[What this task involves]: Among the entries that follow, some lines contain the word "back". Show all of them.
[Input data Boundary: Start]
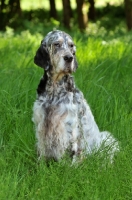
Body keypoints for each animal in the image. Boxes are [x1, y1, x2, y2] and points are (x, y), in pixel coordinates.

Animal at [32, 30, 119, 162]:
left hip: (106, 139)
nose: (69, 58)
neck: (54, 92)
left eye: (71, 45)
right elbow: (42, 151)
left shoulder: (70, 126)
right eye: (56, 44)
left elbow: (72, 153)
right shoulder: (41, 124)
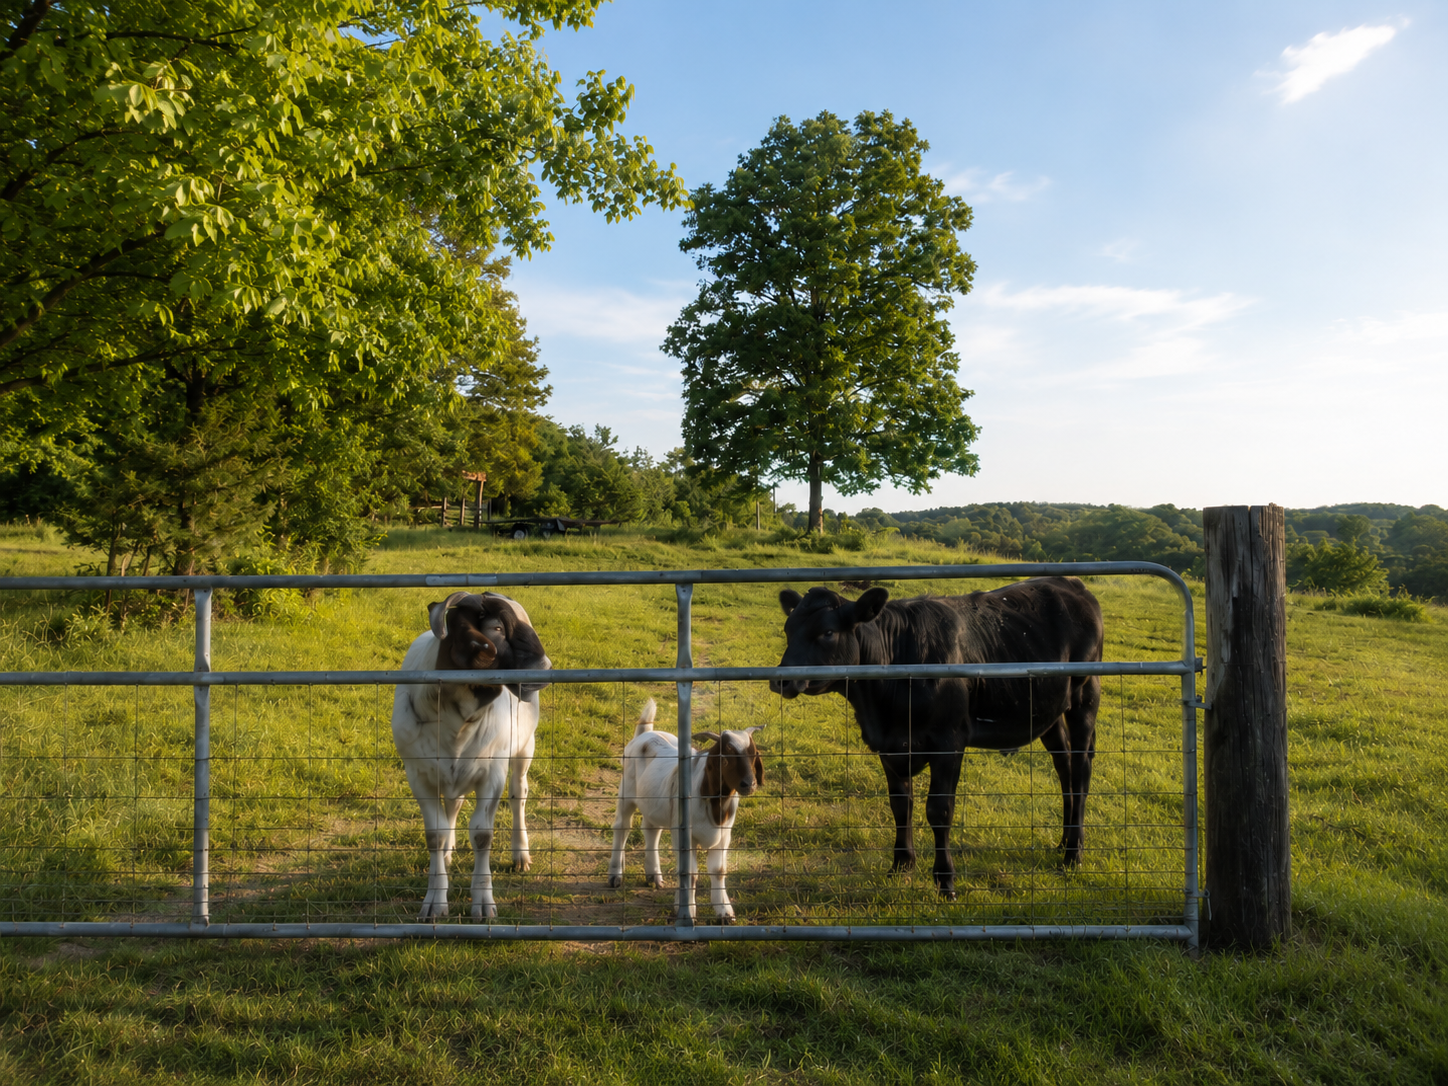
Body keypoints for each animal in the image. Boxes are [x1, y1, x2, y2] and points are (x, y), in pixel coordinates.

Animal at [391, 591, 550, 920]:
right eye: (497, 628)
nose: (546, 667)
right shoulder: (418, 775)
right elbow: (435, 834)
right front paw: (435, 901)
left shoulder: (492, 774)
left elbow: (482, 835)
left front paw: (483, 903)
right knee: (453, 804)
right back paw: (449, 852)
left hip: (524, 747)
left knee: (519, 794)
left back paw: (520, 853)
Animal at [606, 699, 764, 923]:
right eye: (725, 756)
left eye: (753, 755)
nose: (749, 784)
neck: (716, 805)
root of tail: (644, 734)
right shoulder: (685, 836)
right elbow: (689, 873)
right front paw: (687, 911)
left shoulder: (724, 835)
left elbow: (718, 870)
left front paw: (724, 912)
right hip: (626, 795)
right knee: (622, 828)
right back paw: (615, 876)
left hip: (655, 805)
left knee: (651, 830)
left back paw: (654, 875)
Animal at [770, 577, 1103, 898]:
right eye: (787, 629)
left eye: (827, 632)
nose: (780, 680)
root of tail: (1072, 583)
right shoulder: (890, 748)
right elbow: (900, 805)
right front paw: (901, 865)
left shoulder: (948, 742)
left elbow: (939, 811)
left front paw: (946, 881)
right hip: (1050, 711)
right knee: (1064, 769)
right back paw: (1063, 842)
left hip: (1085, 697)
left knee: (1081, 771)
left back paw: (1074, 854)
[Input data Boundary: End]
[Problem solution]:
right back paw: (449, 852)
left back paw: (520, 853)
right back paw: (615, 876)
left back paw: (654, 875)
right back paw: (1063, 842)
left back paw: (1074, 854)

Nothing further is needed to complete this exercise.